Action item
Find every line in the material below that contains the string "Price", and copy each of those lines in full. Case counts.

Available records
※

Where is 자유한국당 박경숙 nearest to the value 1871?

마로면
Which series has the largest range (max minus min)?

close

※

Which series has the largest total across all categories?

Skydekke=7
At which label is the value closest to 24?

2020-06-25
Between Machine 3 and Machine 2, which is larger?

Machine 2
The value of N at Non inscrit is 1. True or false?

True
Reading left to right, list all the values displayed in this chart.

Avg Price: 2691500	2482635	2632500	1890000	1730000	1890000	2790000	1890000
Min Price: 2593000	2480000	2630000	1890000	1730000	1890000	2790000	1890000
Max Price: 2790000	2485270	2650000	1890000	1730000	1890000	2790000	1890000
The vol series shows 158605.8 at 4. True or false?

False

※

Completed task
Avg Price: 2691500	2482635	2632500	1890000	1730000	1890000	2790000	1890000
Min Price: 2593000	2480000	2630000	1890000	1730000	1890000	2790000	1890000
Max Price: 2790000	2485270	2650000	1890000	1730000	1890000	2790000	1890000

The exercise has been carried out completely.